> **REQUIREMENT**
Please copy every item below word for word, leaving out the pictures.

(Figure understanding items)
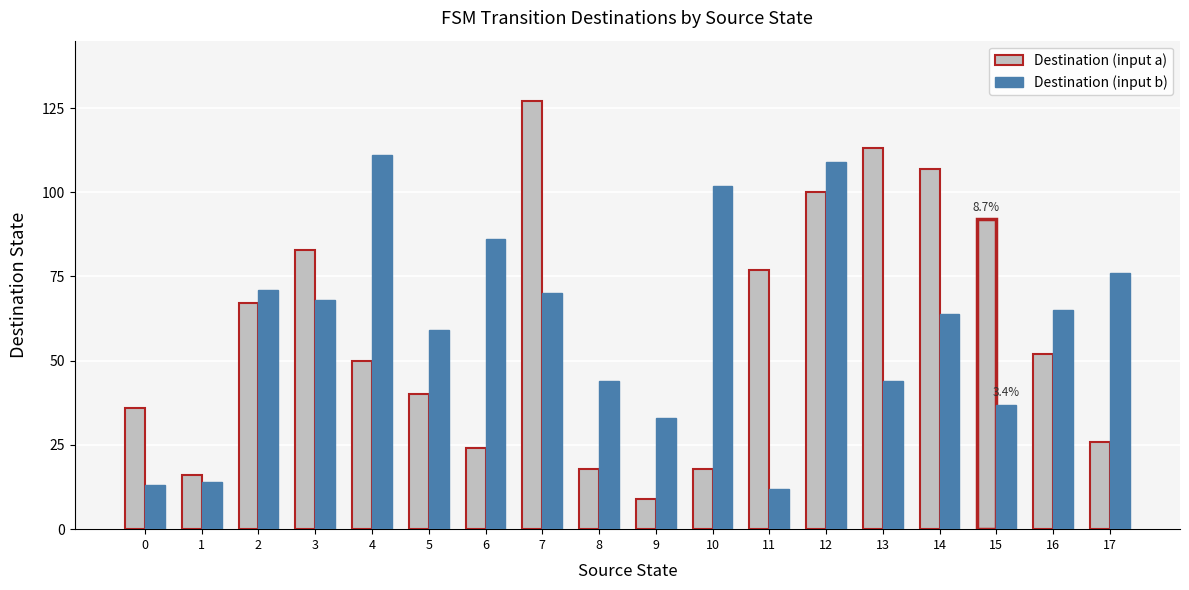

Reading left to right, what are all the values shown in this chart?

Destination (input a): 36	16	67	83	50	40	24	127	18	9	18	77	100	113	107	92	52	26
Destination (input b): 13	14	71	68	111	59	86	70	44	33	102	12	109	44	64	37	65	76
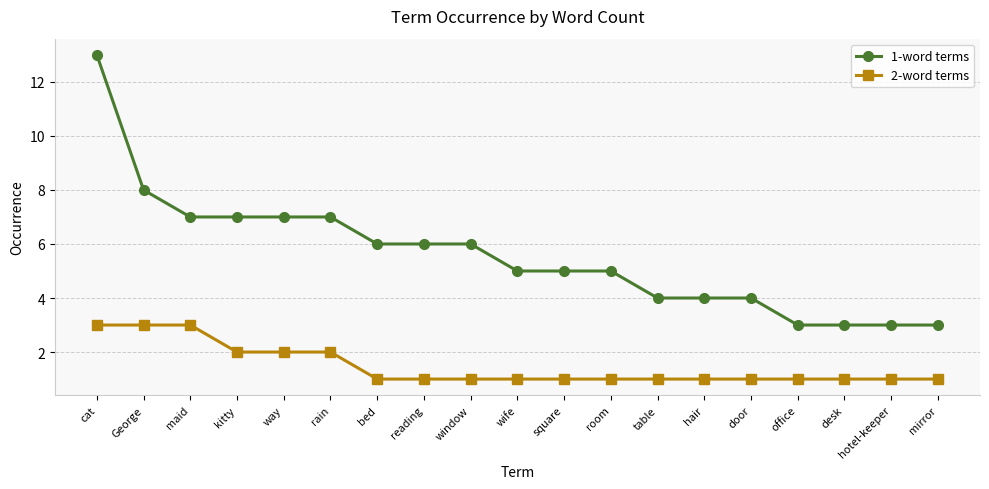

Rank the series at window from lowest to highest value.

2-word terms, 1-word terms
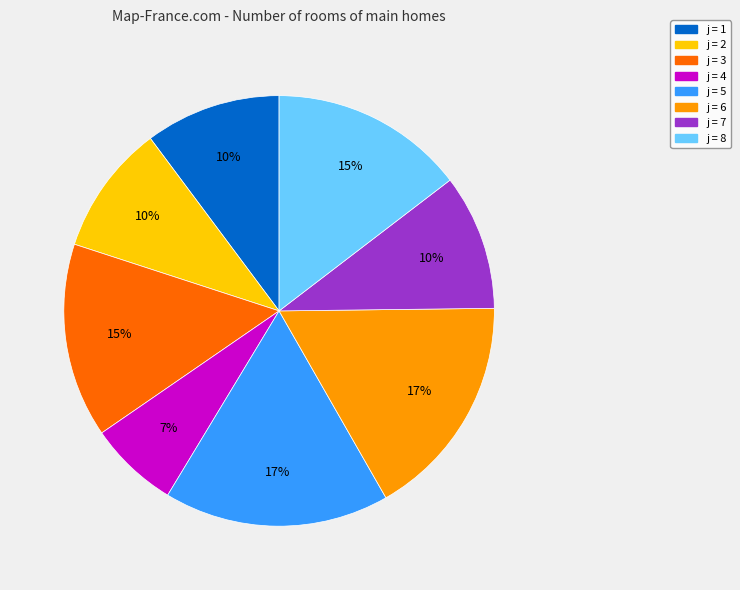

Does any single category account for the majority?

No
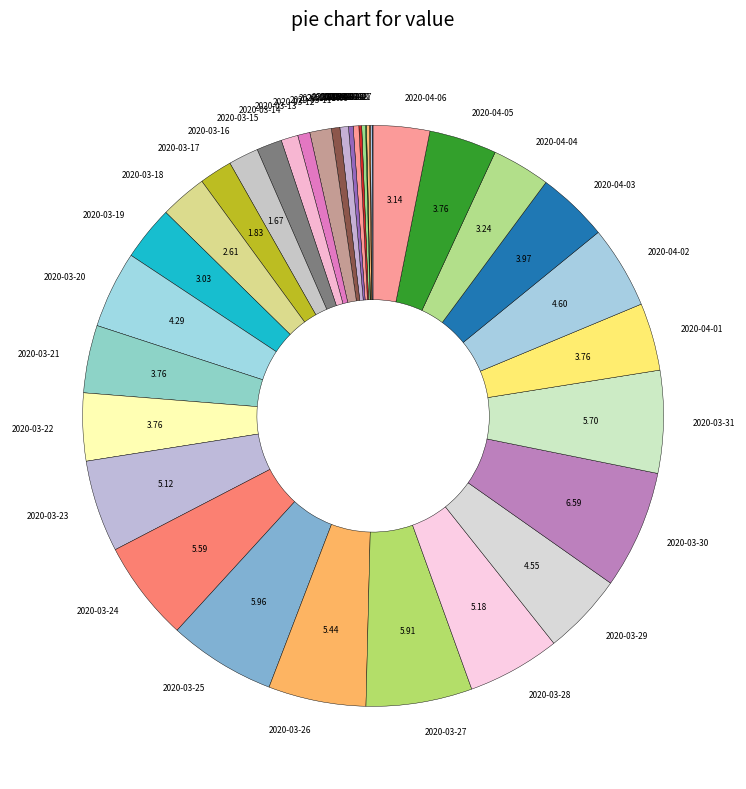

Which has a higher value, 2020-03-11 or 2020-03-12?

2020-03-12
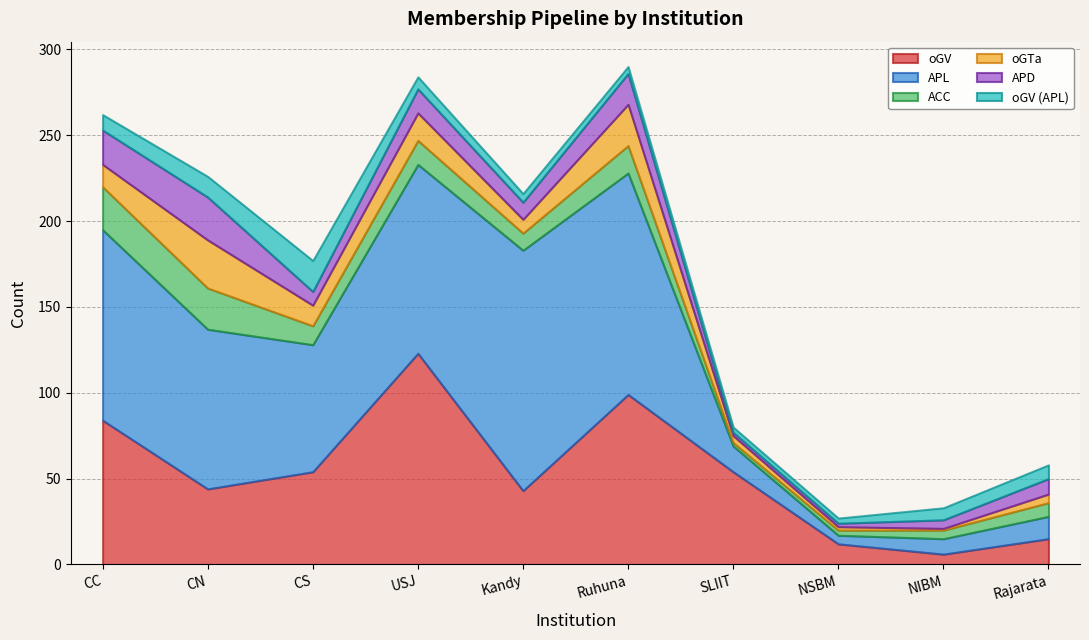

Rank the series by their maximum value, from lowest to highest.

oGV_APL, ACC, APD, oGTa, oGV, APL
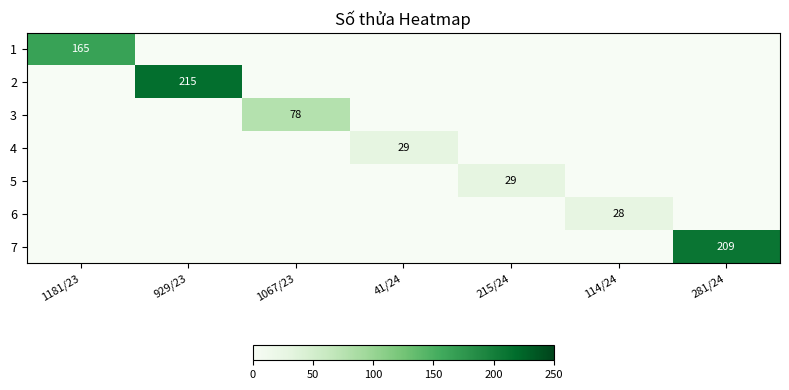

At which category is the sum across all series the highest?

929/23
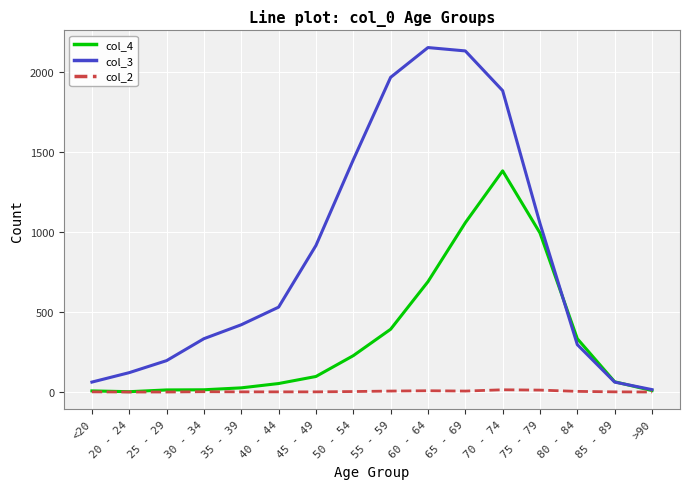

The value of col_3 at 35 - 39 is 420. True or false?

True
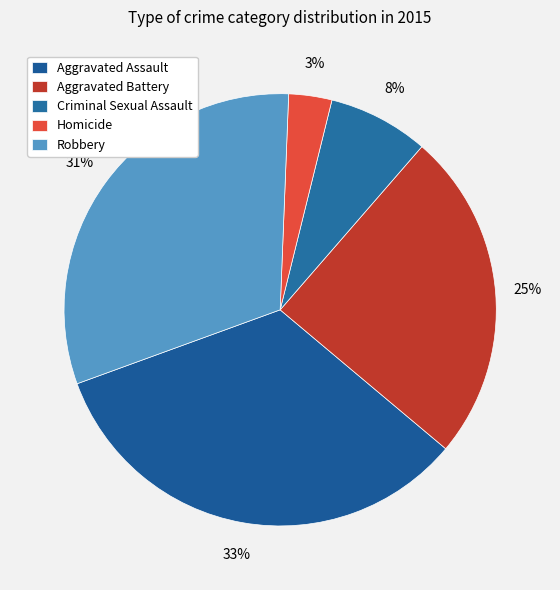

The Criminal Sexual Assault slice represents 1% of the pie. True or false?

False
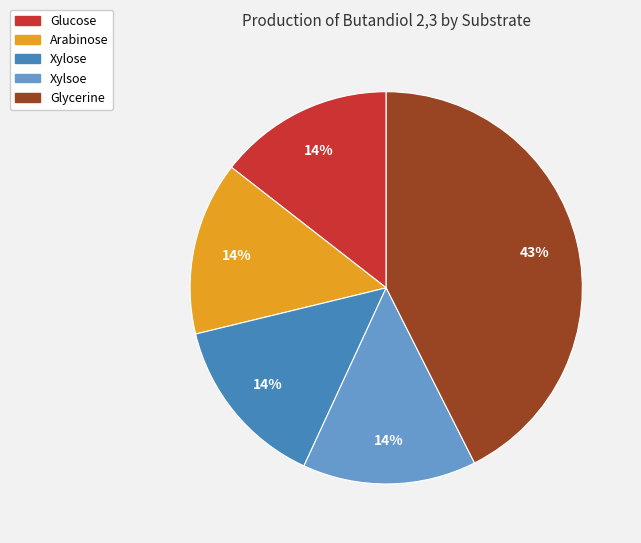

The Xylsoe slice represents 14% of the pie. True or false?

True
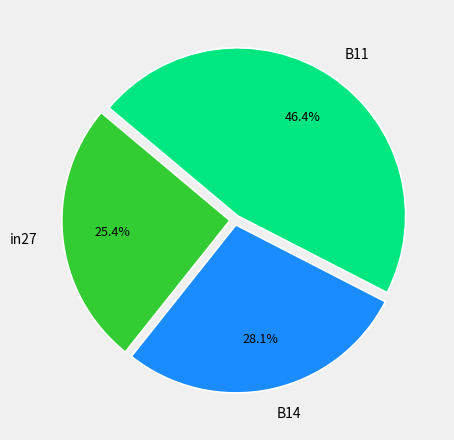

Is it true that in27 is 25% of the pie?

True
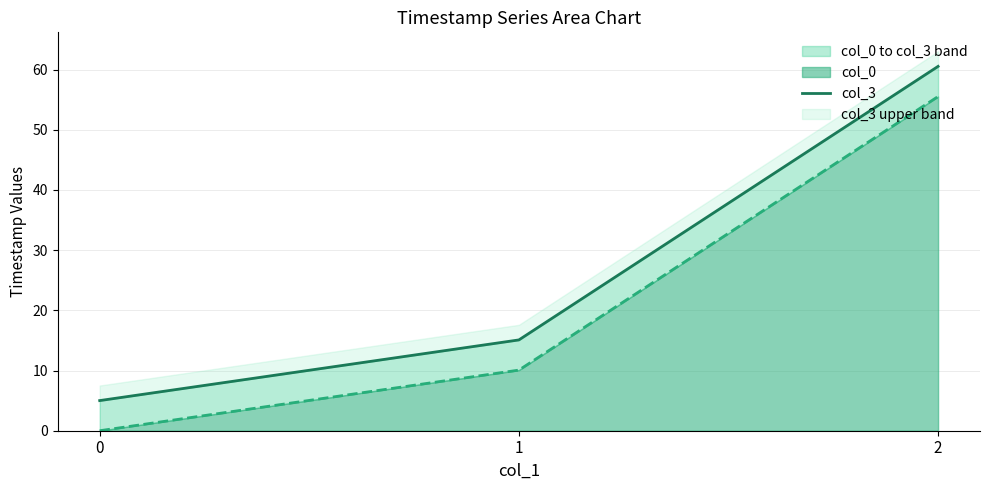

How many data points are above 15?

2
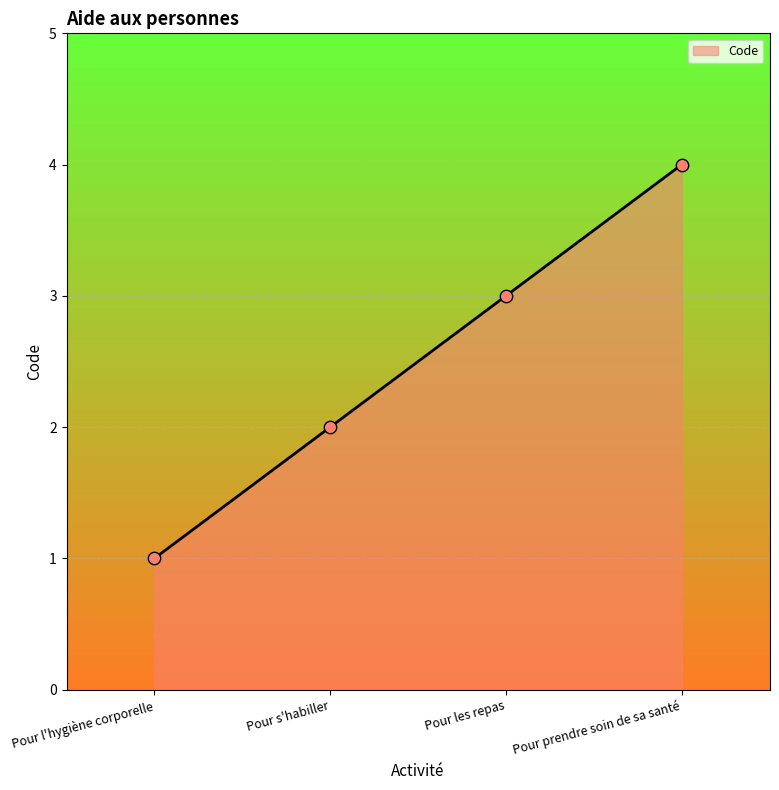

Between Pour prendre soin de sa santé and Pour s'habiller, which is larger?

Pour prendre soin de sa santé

> **SOLVED EXERCISE**
Reading left to right, what are all the values shown in this chart?

Destination (input a): 36	16	67	83	50	40	24	127	18	9	18	77	100	113	107	92	52	26
Destination (input b): 13	14	71	68	111	59	86	70	44	33	102	12	109	44	64	37	65	76

Rank the series at window from lowest to highest value.

2-word terms, 1-word terms

Does any single category account for the majority?

No

Which has a higher value, 2020-03-11 or 2020-03-12?

2020-03-12

Rank the series by their maximum value, from lowest to highest.

oGV_APL, ACC, APD, oGTa, oGV, APL

At which category is the sum across all series the highest?

929/23

The value of col_3 at 35 - 39 is 420. True or false?

True

The Criminal Sexual Assault slice represents 1% of the pie. True or false?

False

The Xylsoe slice represents 14% of the pie. True or false?

True

Is it true that in27 is 25% of the pie?

True

How many data points are above 15?

2

Between Pour prendre soin de sa santé and Pour s'habiller, which is larger?

Pour prendre soin de sa santé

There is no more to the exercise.